今年のネビュラ賞受賞作は、現在のパンデミックと隔離生活を予言したかのような近未来SF

2020年06月18日(木)16時15分

現実にパンデミックで人々が隔離された生活をするようになり、Amazonはますます人々の日常生活に入り込んでいる。何をどこでどう購入するのか、利用者のデータをすべて持っている。その恐ろしさを感じている人は多いと思う。この小説では、Amazonを連想させるような SuperWallyや、ミュージシャンを道具としてしか扱わないSHLが、隔離政策を利用して人々を完全に操ろうとしている。これはSFとはいえ、現実的な恐怖だ。

現在アメリカで起こっている「自宅待機」や「マスク使用」への反発、抗議デモでの若者の団結などを見ると、このSFが語る「人々が実際につながることへの強い欲求」には説得力がある。
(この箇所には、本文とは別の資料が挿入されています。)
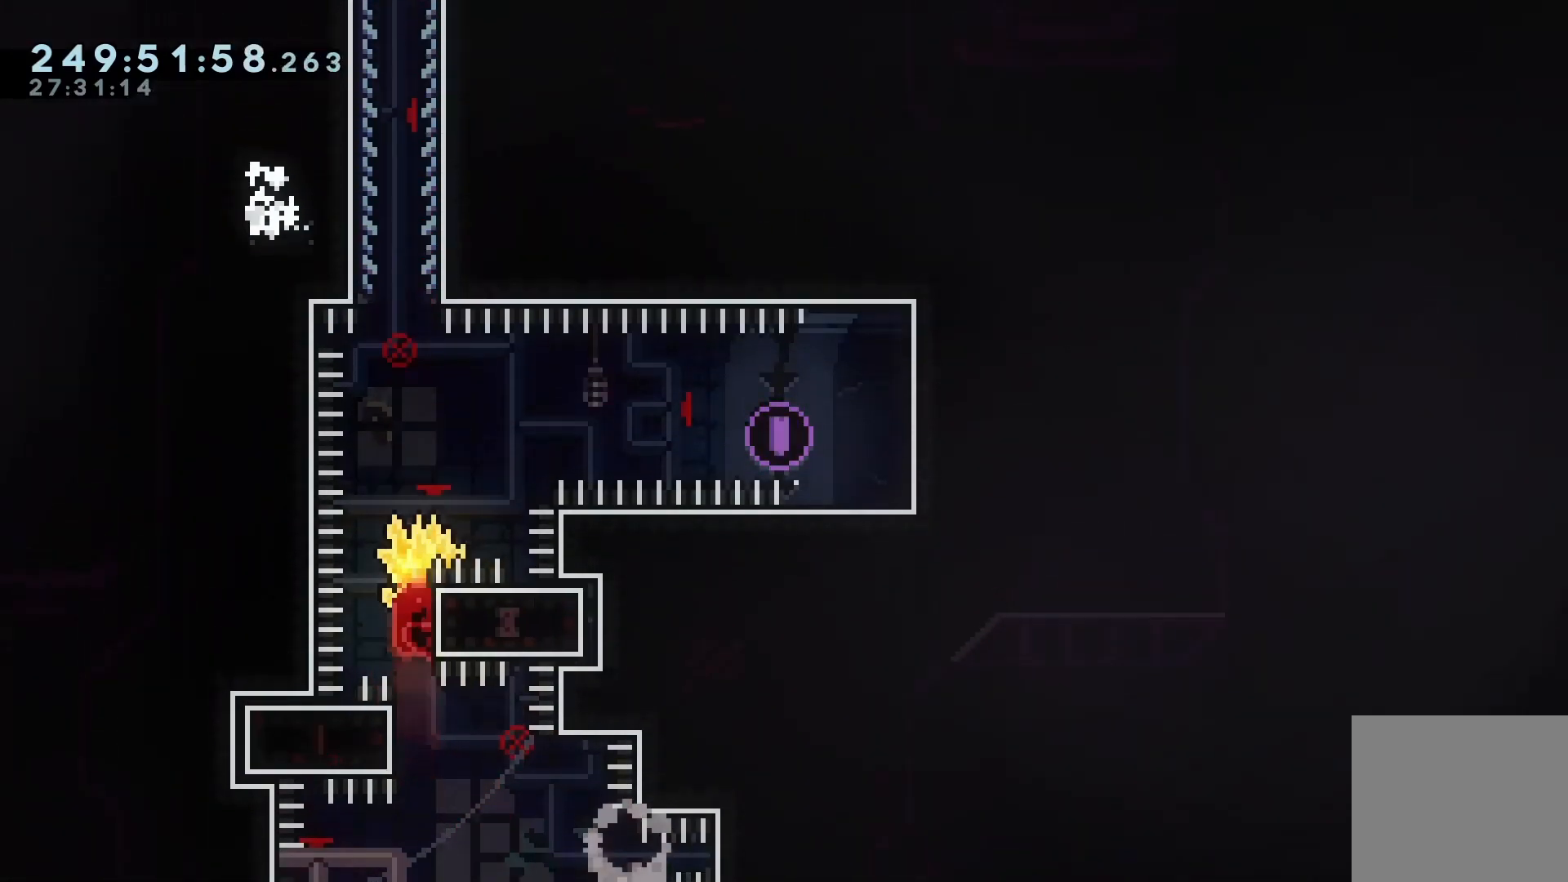
{"keys": ["up"], "events": [[67, "jump", "down"], [433, "up", "down"], [500, "grab", "up"], [500, "jump", "up"]]}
世界は悪い方向に向かっているようにも見える。だが、このSFの登場人物がほとんど女性で、恋愛関係もすべて同性愛ばかりであり、それがごく自然に描かれていることに社会が実際には進歩していることを実感する。筆者が子どもの頃に愛読したSFは、今振り返ると主要人物はほとんど男性であり、恋愛関係もヘテロセクシャルの男性の視点ばかりだったから。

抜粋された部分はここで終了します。